The window, called iReflect, developed by graduate students Elizabeth Rapoport and Ahmed Al-Obeidi of the Department of Materials Science and Engineering (DMSE), has strips of infrared-blocking film in the space between its two panes. When warmed by sunlight, the strips unfurl to block some of the incoming light — especially the infrared light responsible for most heating — while still allowing occupants to see out.
The principle is simple, and similar to the bimetallic strips used in typical thermostats: Two materials with different thermal characteristics (the rate at which they expand when heated) are bonded together. When the temperature changes, one material expands more than the other, causing the bonded strips to curl or uncurl.
“In winter, we wanted to allow the sun to shine through,” Rapoport explains, “and in summer, to block it” — or at least enough of it to prevent too much heating of the air inside. The system is completely passive: “It goes in and out of the way without anyone doing anything,” she says.
The idea still needs some further work to make it practical, Rapoport says, but “we think we’re pretty close.” The polymer materials they used for their prototype are “somewhat dark,” she concedes. In further research, she says, she and Al-Obeidi might try perforating the film to produce a mesh, allowing more light to pass through.
The annual competition, now in its fifth year, is run by DMSE, and is sponsored by the companies Saint Gobain, BP and Dow Chemical. The contest’s theme is “materials solutions for alternative energy.”
iReflect was not the only window-blocking technology in the contest. Another of the five teams, called D-Light, produced a window that combines a photochromic material (similar to glasses that turn dark in sunlight) with a system for generating electricity through thin photovoltaic cells at the window’s edges. The window “combines passive shading with a layer that extracts energy,” explains team member Geraldine Paulus, a graduate student in chemical engineering. D-Light won second place, with a prize of $6,000.
Two teams shared the third-place prize of $4,000. One, called Voltaphon, designed a system to generate electricity from sound waves by creating resonant cavities that amplify certain frequencies of sound. The sound waves then vibrate piezoelectric material that produces electricity from the vibration; the idea is to produce systems that could automatically power lights, or data transmission, from ambient noise. The other third-prize winner, called Phasewear, designed a system to make clothing that automatically changes its thickness and insulation as the temperature varies; the system uses the same kind of bilayer polymers as those used by iReflect to block incoming light.
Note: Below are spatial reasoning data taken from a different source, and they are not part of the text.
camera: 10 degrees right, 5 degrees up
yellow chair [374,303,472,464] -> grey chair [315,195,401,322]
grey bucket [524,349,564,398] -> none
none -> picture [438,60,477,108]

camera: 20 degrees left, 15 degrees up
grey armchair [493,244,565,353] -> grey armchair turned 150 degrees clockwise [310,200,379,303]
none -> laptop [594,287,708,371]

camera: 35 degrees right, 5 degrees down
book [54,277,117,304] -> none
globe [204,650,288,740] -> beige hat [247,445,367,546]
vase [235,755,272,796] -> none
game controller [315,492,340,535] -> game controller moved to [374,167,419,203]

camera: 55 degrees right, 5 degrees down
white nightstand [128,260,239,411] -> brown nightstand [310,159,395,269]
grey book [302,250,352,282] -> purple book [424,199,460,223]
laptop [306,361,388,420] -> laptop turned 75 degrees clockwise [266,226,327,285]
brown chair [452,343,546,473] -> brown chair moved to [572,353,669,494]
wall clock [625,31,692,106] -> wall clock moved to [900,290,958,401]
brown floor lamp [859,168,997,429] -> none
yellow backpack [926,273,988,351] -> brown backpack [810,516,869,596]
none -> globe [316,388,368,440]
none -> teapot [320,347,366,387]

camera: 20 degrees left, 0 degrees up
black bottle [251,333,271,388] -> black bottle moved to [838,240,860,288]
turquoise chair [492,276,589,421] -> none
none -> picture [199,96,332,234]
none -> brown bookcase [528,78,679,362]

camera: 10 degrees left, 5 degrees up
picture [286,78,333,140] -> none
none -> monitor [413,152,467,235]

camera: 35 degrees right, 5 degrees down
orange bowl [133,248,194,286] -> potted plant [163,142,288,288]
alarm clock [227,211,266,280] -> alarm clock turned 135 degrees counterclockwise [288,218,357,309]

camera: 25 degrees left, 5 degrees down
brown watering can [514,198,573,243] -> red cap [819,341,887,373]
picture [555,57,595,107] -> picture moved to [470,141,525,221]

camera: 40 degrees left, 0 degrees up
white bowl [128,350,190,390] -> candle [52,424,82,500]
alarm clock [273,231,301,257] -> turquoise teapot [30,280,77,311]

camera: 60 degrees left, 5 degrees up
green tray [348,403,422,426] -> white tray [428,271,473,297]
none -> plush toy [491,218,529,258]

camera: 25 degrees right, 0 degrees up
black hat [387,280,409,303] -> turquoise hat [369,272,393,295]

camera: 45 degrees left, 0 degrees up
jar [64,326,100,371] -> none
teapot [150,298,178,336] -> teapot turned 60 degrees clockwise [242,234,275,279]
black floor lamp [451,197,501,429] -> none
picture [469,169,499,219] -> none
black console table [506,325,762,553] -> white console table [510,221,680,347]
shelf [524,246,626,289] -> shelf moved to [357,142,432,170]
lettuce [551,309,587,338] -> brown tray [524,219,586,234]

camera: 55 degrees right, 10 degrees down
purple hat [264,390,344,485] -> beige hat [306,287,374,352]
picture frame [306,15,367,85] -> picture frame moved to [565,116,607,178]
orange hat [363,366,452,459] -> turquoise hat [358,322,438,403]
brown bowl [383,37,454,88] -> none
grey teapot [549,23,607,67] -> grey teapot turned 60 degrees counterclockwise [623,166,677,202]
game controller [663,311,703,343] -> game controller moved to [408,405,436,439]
Although the contest was supposed to have just three prizes, the judges this year were so impressed with the overall quality of all the entries that they decided to add an additional prize of $1,000, which was awarded to a team called GigaNanoHydro Power, which designed a system for harvesting electricity from falling water.
“I think this was definitely the strongest field of entries in the five years” of MADMEC, says Michael Tarkanian, a technical instructor in DMSE who has been one of the judges each year. “All five were well done, well thought out, well designed and well executed,” he says, “which made the judging difficult.”
Although the entries are designed from scratch for the competition, some teams have gone on to start companies to commercialize their inventions. The most successful of these has been Levant Power, which placed third in the first MADMEC, in 2007. The company, which has designed shock absorbers that improve vehicle handling while generating electricity to improve overall efficiency, is opening a new 15,000-square-foot headquarters in Woburn, Mass., later this month, and has performed successful tests with the U.S. military and with New York City transit buses.